### Extrait de page

Sauf avis contraire, les articles ou conférences qui n’émanent pas des
membres de la FSSPX ne peuvent être considérés comme reflétant la position officielle de la Fraternité Saint-Pie X |
– Puisque c’est, en définitive, le sujet qui, bien que sans rapport avec elle, submerge le monde médiatique depuis l’annonce, le 24 janvier dernier, de la levée de l’excommunication portée en 1988 à la suite des sacres, pouvez-vous, avant d’entrer dans le vif du sujet, nous donner votre sentiment sur ce qu’on pourrait appeler l’affaire Williamson ?
– Nous sommes très ennuyés par cette affaire qui donne du grain à moudre à l’ennemi. Mgr Williamson est, bien sûr, très gêné. Il m’a écrit pour me demander – quatre fois – pardon. Mais il faut tout de même noter – car on ne peut pas appeler cela une coïncidence – que cette interview, réalisée le 1er novembre à l’occasion de l’ordination diaconale d’un ancien pasteur luthérien qui avait abjuré à Saint-Nicolas, et qui est séminariste à Zaitzkofen, sort au moment précis de la levée de l’excommunication.
Ce ne devait d’ailleurs être qu’un entretien religieux, et y on a glissé cette peau de banane, sur laquelle il a glissé sans penser aux conséquences.
Je souligne que ces questions n’ont rien à voir avec l’objet de la Fraternité Saint-Pie X, qui est la propagation de la doctrine catholique. C’est un malheureux incident qu’on espère clos, et c’est tout. Evidemment, il y a désormais des conséquences juridiques pour Mgr Williamson, et, pour nous, une étiquette supplémentaire.

### Données fournies
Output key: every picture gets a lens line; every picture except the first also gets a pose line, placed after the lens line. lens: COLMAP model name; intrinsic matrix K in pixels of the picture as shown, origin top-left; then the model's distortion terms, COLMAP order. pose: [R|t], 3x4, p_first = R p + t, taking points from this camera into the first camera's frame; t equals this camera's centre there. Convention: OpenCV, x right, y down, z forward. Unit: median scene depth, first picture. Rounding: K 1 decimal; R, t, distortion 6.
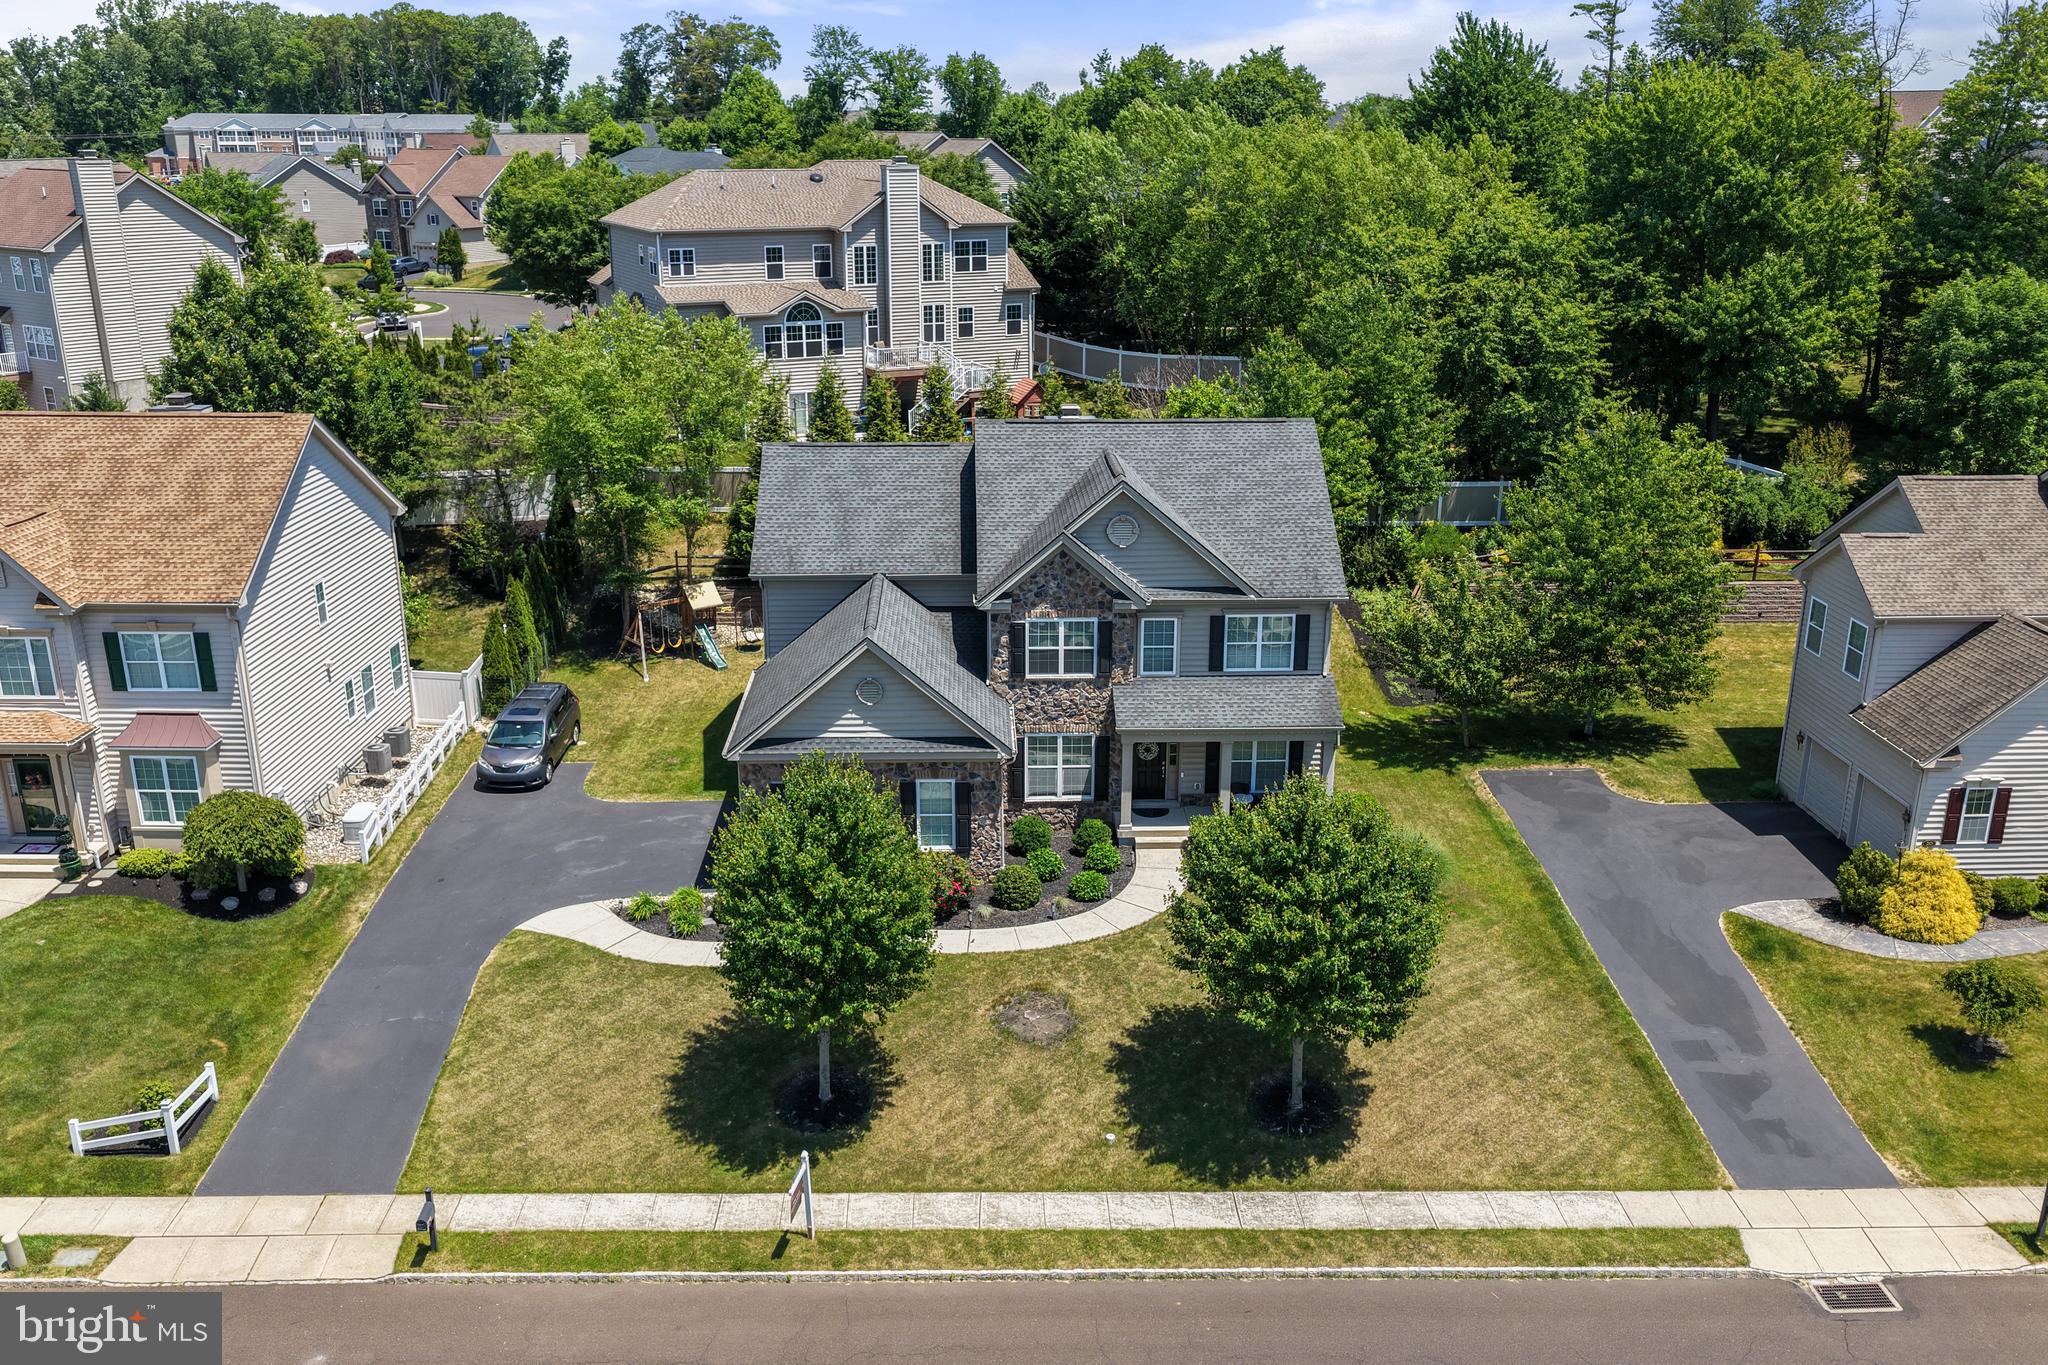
lens RADIAL K [[1709.0, 0, 1030.4], [0, 1709.0, 681.3], [0, 0, 1]] dist [-0.007810, 0.022140]
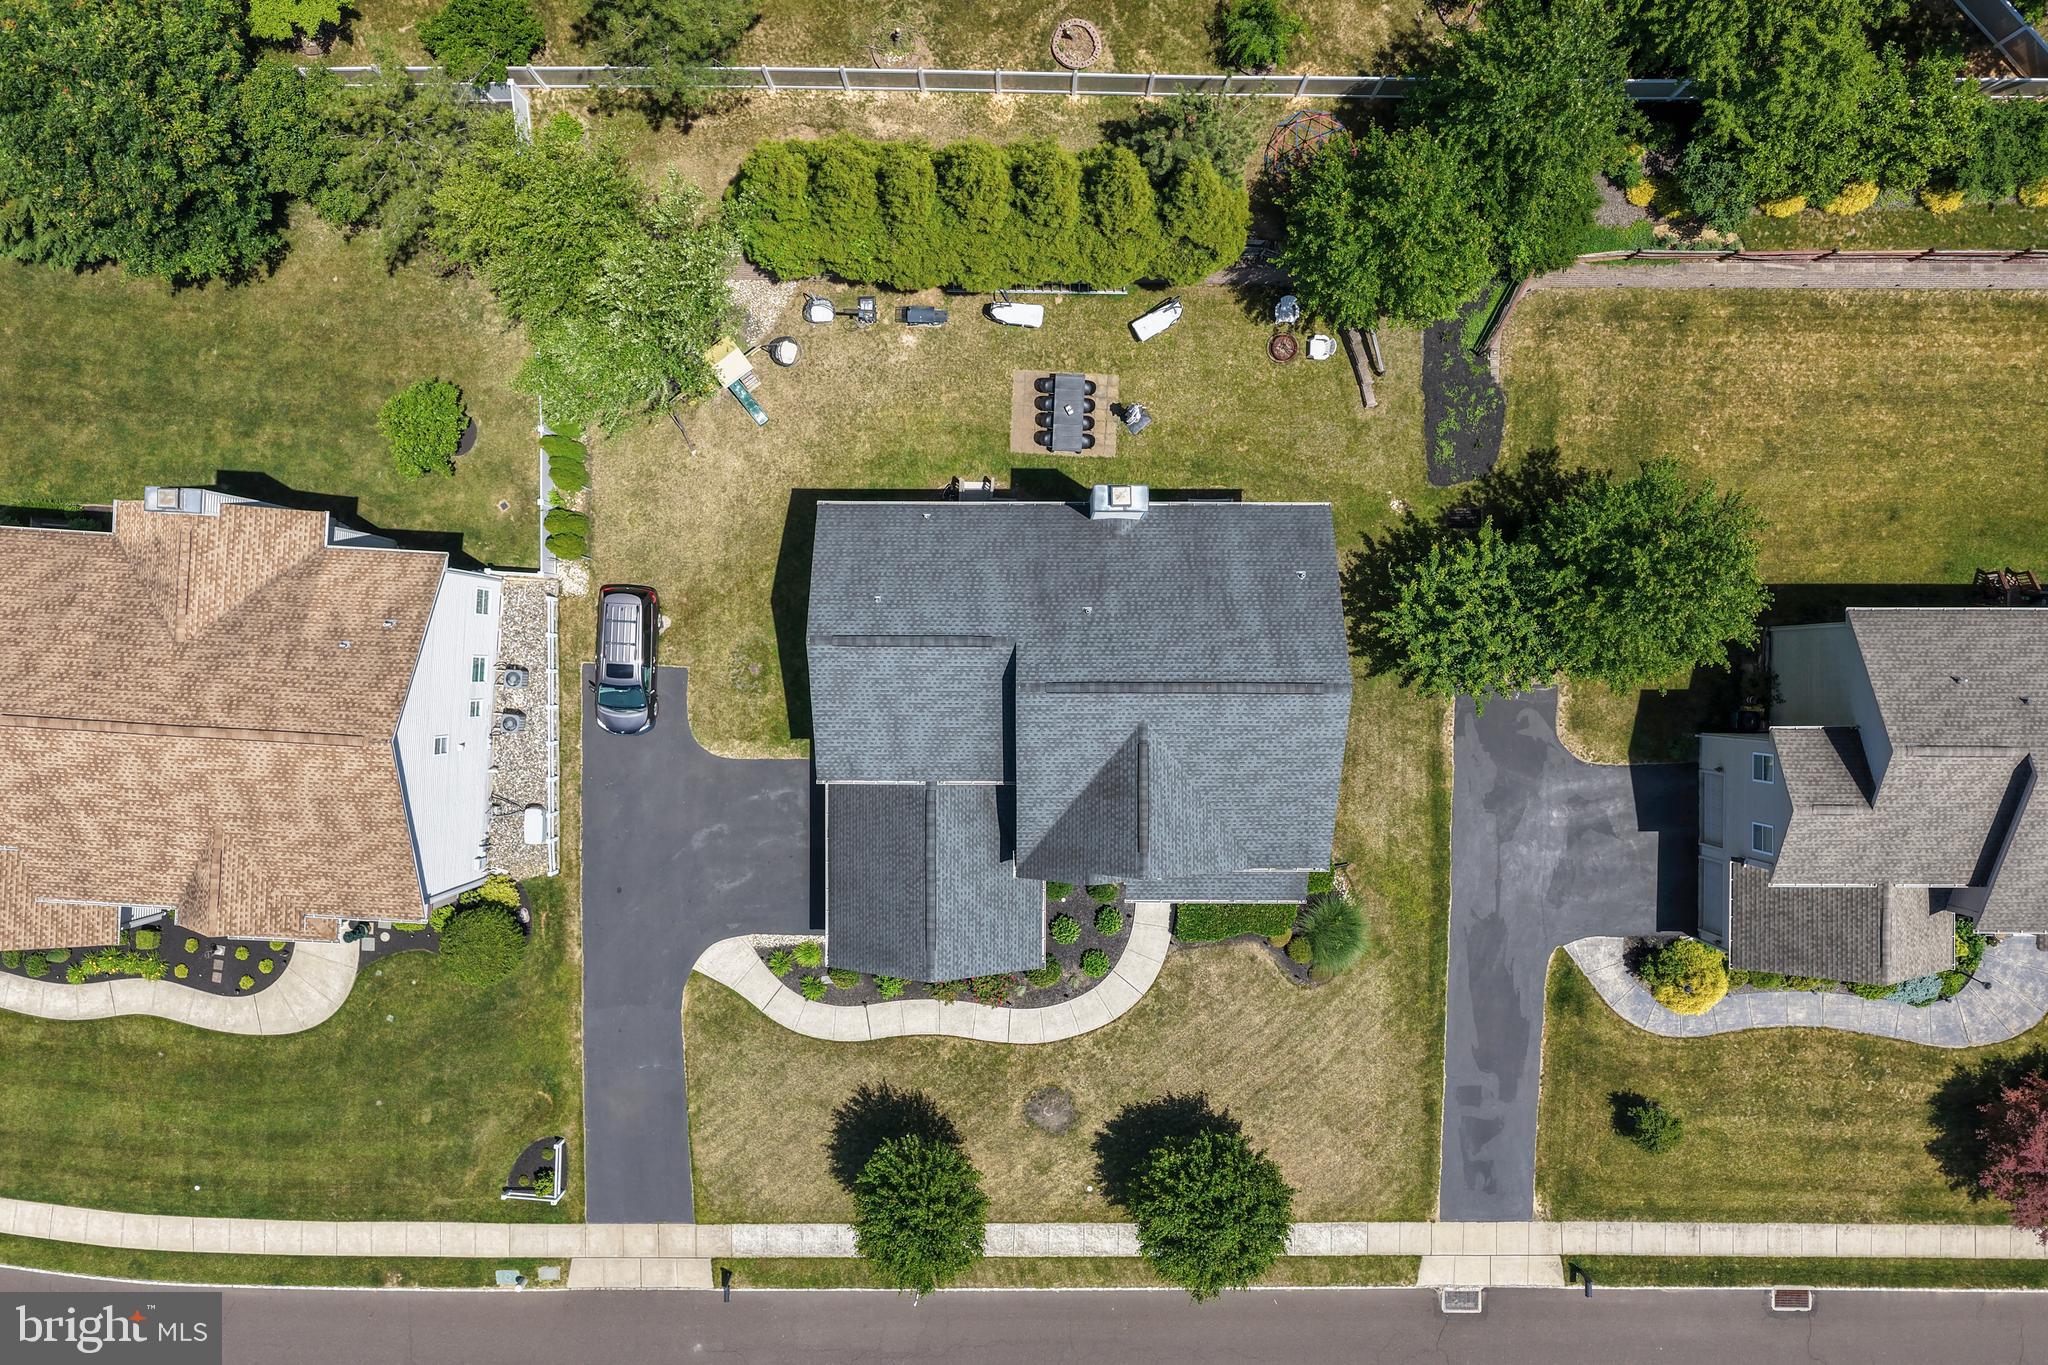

### Consigne
Pouvez-vous réécrire le passage de l'entretien sur l'affaire Williamson qui va de "Ce ne devait" jusqu'à "une étiquette supplémentaire.", en remplaçant "malheureux incident" par "regrettable épisode" ?

### Réponse à l'exercice
Ce ne devait d’ailleurs être qu’un entretien religieux, et y on a glissé cette peau de banane, sur laquelle il a glissé sans penser aux conséquences.
Je souligne que ces questions n’ont rien à voir avec l’objet de la Fraternité Saint-Pie X, qui est la propagation de la doctrine catholique. C’est un regrettable épisode qu’on espère clos, et c’est tout. Evidemment, il y a désormais des conséquences juridiques pour Mgr Williamson, et, pour nous, une étiquette supplémentaire.